Throughout my childhood, Mom arrived home from work in the elementary school trenches of Queens, New York at about 3:45 p.m. Her daily game of Phone-A-Friend started shortly thereafter. If my mother was on the phone, she was on the phone. Her vast network of like-minded lifelong friends enabled her with an equal desire to yak away on the phone, unlimited by any time constraints.

The rotary dial landline phone we had was replaced with a newfangled push-button model (complete with mute and redial buttons) in the late 1980s. Call waiting was still a radical, cutting-edge concept in those days. No one had heard of a cell phone; the closest gadgets at the time were the walkie-talkie and the CB radio. The push-button phone was tricked out with an extra-long cord and a rubber shoulder rest that eased neck strain. These features allowed Sydelle to converse for hours at a time without exacerbating the TMJ syndrome she suffered from ever since her crooked pediatric dentist filled about eighteen cavities she never actually had. Even so, her neck gradually developed a permanent slight cant to the left (like the Leaning Tower of Pisa) from the thousands of hours cumulatively spent cradling the phone receiver between her left ear and left shoulder.

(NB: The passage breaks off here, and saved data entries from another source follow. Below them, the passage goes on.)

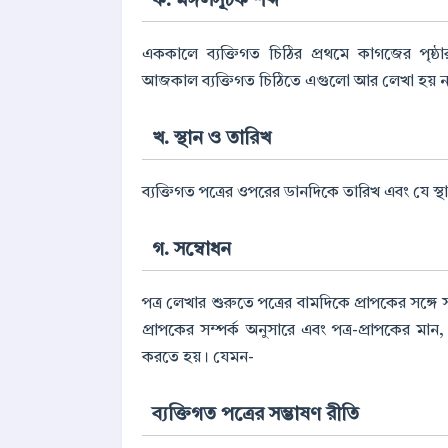
ক. মঙ্গলসূচক শব্দ
এককালে ব্যক্তিগত চিঠির প্রথমে কাগজের পৃষ্ঠ
আজকাল ব্যক্তিগত চিঠিতে এগুলো আর লেখা হয় ন
খ. স্থান ও তারিখ
ব্যক্তিগত পত্রের ওপরের ডানদিকে তারিখ এবং যে স্থ
গ. সম্বোধন
পত্র লেখার শুরুতে পত্রের বামদিকে প্রাপকের সঙ্গে স
প্রাপকের সম্পর্ক অনুসারে এবং পত্র-প্রাপকের মান, 
করতে হয়। যেমন-
ব্যক্তিগত পত্রের সম্ভাষণ রীতি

The extra-long extension cord allowed her to prepare dinner as she meandered throughout the four corners of the kitchen, from the table to the appliances to the cupboards, without having to set the phone down.

In Long Island in the 1980s, I was a kid in my prime. I was in that sweet spot between the ages of ten and fifteen, only peripherally aware of the fact that there was a serious world somewhere out there. I played pickup games of football and basketball after school with the guys in the local park, did my homework, ate dinner, and then did some more homework while watching the Yankees on TV. As an only child, my friends were vitally important to me. I had a large gaggle of close pals distributed radially about the neighborhood like the spokes on the wheels of the ten-speed bike I relied upon to navigate the not-so-mean streets. We all went to the same public school, Hebrew school, and summer day camp. So I fully acknowledge the importance of Mom’s friends in her own life. To do otherwise would be hypocritical.